I am fairly skeptical when it comes to those websites that peddle daily deals that are usually too good to be true, so when a friend of mine mentioned that she had recently taken a cooking class through Living Social, I subscribed more out of curiosity rather than intent. A couple of weeks later, hands-on duck cooking classes were offered at an unbelievable price and when I realised that it was provided by Luv-a-Duck, I didn’t hesitate to take advantage of the discounted offer to participate in the Duck and Pinot Masterclass.
The long awaited day finally arrived and I excitedly arrived early at the Luv-a-Duck retail showroom in Port Melbourne, and meandered around the refrigerated stands selling the extensive range of duck produce, and associated gourmet sauces and condiments. Class participants receive a 10 per cent discount for items purchased on the evening, so I mentally started to prepare a shopping list of things to buy after the class. The chef’s table had been laid out in anticipation and the kitchen stations were ready for action.
The night began in the small classroom area with Wendy, our instructor for the evening, giving a brief overview of the history of the Luv-a-Duck company and the format of the masterclass. We were also introduced to Steve from PinotNow who was supplying the matched pinot wines for the evening. As there were five courses to be prepared and served throughout the night, the class needed to divide into teams of two and proceed into the kitchen, where packages of whole duck and sharp knives were waiting for us.

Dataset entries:
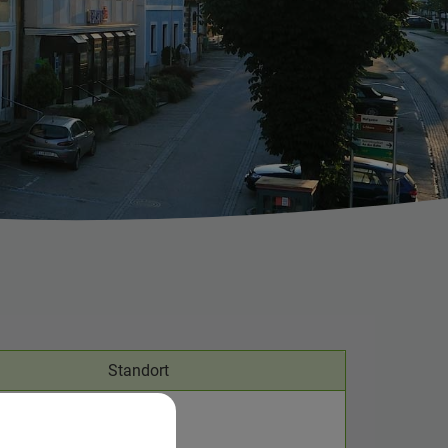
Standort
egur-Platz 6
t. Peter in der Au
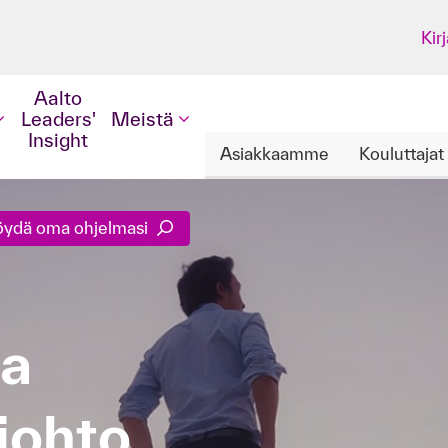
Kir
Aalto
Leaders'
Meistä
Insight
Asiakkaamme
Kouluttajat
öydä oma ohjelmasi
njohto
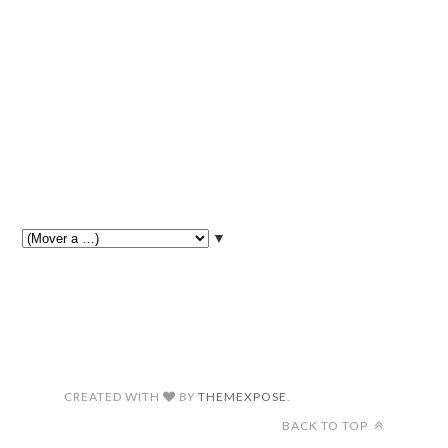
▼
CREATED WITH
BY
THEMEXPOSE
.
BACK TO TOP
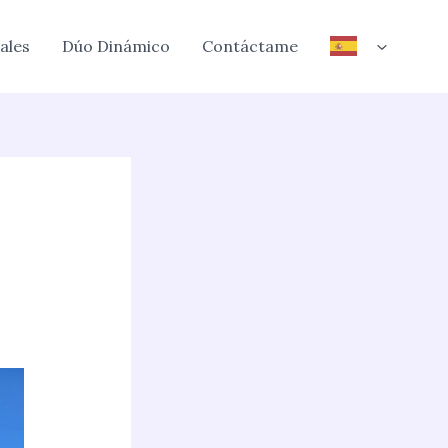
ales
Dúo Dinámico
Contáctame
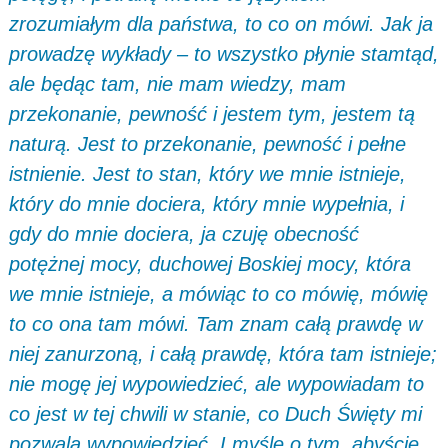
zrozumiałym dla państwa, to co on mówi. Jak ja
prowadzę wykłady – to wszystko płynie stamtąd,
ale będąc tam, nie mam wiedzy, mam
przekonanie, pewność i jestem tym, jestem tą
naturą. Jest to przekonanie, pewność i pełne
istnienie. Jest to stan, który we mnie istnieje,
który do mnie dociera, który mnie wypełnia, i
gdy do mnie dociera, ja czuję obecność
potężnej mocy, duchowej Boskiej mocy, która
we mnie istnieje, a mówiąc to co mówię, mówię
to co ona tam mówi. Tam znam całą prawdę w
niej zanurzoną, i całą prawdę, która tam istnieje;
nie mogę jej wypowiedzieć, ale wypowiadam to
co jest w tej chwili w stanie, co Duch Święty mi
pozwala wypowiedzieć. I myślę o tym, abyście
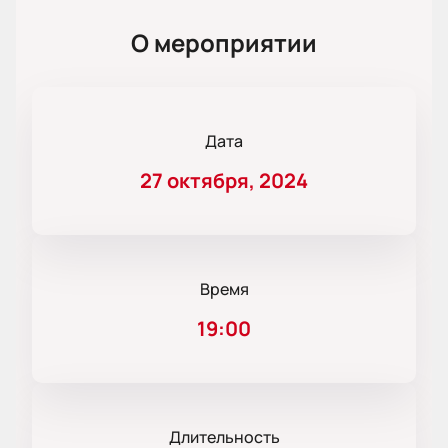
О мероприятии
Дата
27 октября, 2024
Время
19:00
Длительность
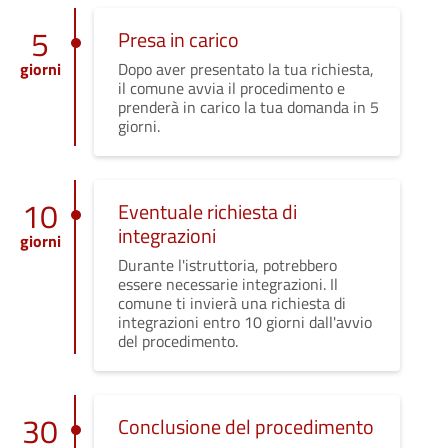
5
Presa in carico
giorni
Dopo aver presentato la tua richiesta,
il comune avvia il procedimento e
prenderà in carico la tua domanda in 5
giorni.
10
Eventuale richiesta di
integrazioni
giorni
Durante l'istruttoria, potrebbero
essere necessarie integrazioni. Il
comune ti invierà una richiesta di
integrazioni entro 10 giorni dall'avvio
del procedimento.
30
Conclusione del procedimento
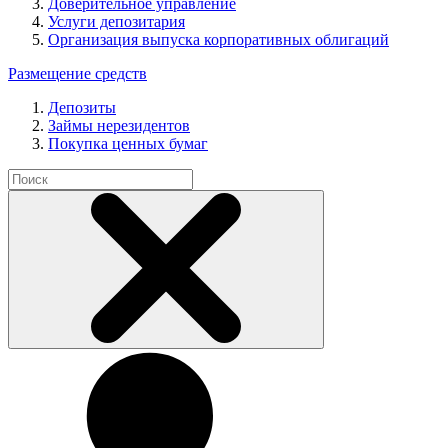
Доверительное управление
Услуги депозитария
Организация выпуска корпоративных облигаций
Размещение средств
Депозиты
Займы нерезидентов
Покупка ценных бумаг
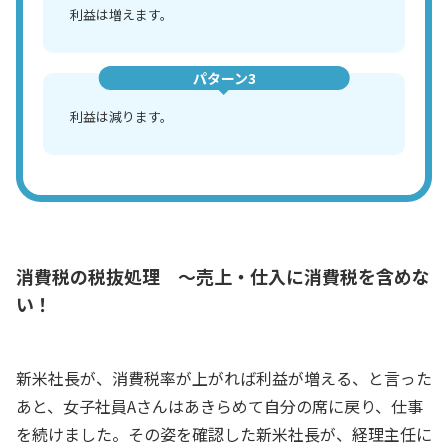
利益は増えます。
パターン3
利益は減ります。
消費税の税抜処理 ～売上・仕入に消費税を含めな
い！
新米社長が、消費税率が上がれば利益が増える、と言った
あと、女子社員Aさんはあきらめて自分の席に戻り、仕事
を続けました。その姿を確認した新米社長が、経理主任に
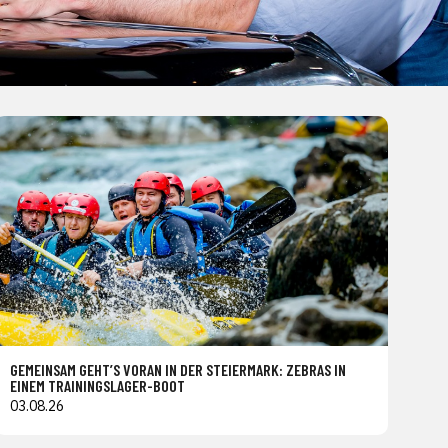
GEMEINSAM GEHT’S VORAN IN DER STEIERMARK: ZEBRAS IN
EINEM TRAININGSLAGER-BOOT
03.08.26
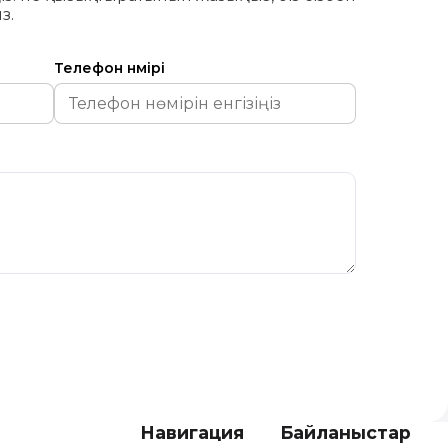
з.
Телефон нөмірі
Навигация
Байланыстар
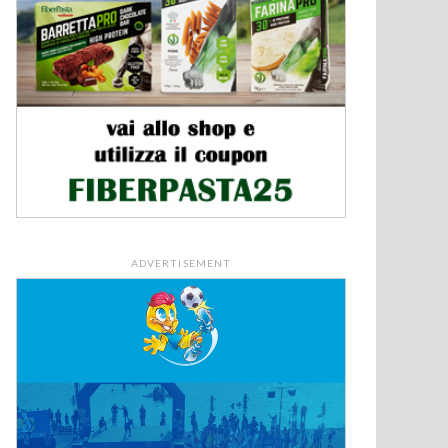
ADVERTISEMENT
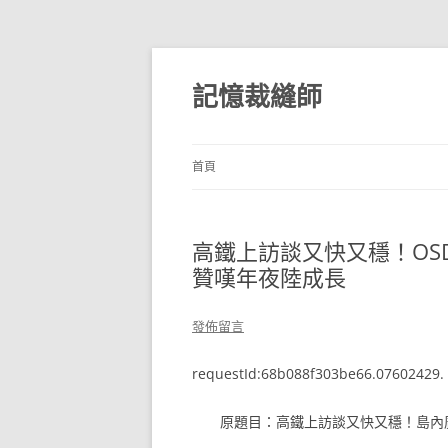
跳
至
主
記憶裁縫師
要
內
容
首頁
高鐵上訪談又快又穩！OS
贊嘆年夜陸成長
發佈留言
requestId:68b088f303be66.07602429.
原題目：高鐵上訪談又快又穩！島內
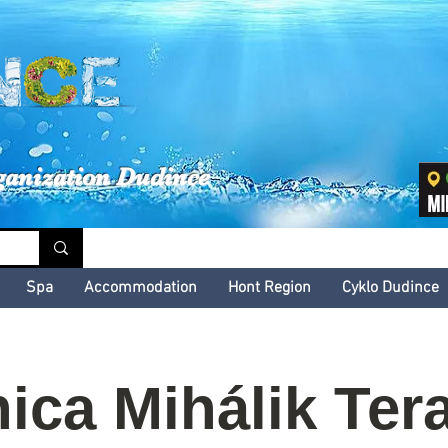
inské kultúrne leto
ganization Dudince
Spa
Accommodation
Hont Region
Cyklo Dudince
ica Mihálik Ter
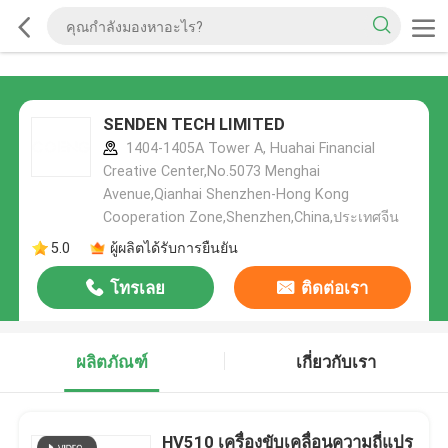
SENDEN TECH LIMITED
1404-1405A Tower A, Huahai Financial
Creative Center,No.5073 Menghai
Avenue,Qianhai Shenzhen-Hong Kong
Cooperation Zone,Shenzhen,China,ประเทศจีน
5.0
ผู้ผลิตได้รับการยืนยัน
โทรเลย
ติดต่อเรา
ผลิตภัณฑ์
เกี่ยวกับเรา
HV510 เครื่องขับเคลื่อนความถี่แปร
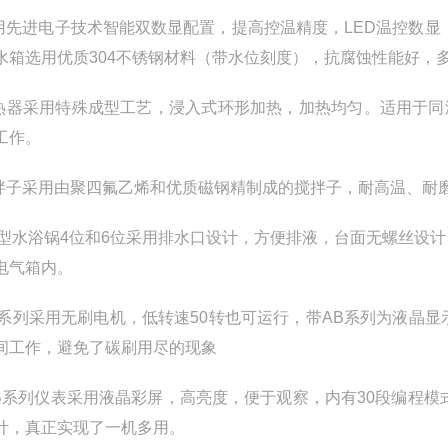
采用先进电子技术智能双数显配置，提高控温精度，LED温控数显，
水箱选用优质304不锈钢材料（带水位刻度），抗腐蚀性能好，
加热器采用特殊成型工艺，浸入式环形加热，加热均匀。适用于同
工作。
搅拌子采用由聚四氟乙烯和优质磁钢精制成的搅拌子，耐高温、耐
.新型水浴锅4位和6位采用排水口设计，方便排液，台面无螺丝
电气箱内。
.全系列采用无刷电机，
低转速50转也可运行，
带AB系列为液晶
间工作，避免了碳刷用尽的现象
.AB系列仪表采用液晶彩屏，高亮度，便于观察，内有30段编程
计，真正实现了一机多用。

> **Required tasks**:
1 > In the duck cooking class post, what discount do class participants get on items bought that evening?
2 > Copy out the records word for word, from the start of the records through the line containing "ADVERTISEMENT". Leave the pictures out.

> **Task-by-task results**:
1 > A 10 per cent discount.

2 >
Standort
egur-Platz 6
t. Peter in der Au
Kir
Aalto
Leaders'
Meistä
Insight
Asiakkaamme
Kouluttajat
öydä oma ohjelmasi
njohto
▼
CREATED WITH
BY
THEMEXPOSE
.
BACK TO TOP
ales
Dúo Dinámico
Contáctame
zrozumiałym dla państwa, to co on mówi. Jak ja
prowadzę wykłady – to wszystko płynie stamtąd,
ale będąc tam, nie mam wiedzy, mam
przekonanie, pewność i jestem tym, jestem tą
naturą. Jest to przekonanie, pewność i pełne
istnienie. Jest to stan, który we mnie istnieje,
który do mnie dociera, który mnie wypełnia, i
gdy do mnie dociera, ja czuję obecność
potężnej mocy, duchowej Boskiej mocy, która
we mnie istnieje, a mówiąc to co mówię, mówię
to co ona tam mówi. Tam znam całą prawdę w
niej zanurzoną, i całą prawdę, która tam istnieje;
nie mogę jej wypowiedzieć, ale wypowiadam to
co jest w tej chwili w stanie, co Duch Święty mi
pozwala wypowiedzieć. I myślę o tym, abyście
О мероприятии
Дата
27 октября, 2024
Время
19:00
Длительность
5
Presa in carico
giorni
Dopo aver presentato la tua richiesta,
il comune avvia il procedimento e
prenderà in carico la tua domanda in 5
giorni.
10
Eventuale richiesta di
integrazioni
giorni
Durante l'istruttoria, potrebbero
essere necessarie integrazioni. Il
comune ti invierà una richiesta di
integrazioni entro 10 giorni dall'avvio
del procedimento.
30
Conclusione del procedimento
Доверительное управление
Услуги депозитария
Организация выпуска корпоративных облигаций
Размещение средств
Депозиты
Займы нерезидентов
Покупка ценных бумаг
利益は増えます。
パターン3
利益は減ります。
消費税の税抜処理 ～売上・仕入に消費税を含めな
い！
新米社長が、消費税率が上がれば利益が増える、と言った
あと、女子社員Aさんはあきらめて自分の席に戻り、仕事
を続けました。その姿を確認した新米社長が、経理主任に
GEMEINSAM GEHT’S VORAN IN DER STEIERMARK: ZEBRAS IN
EINEM TRAININGSLAGER-BOOT
03.08.26
з.
Телефон нөмірі
Навигация
Байланыстар
ADVERTISEMENT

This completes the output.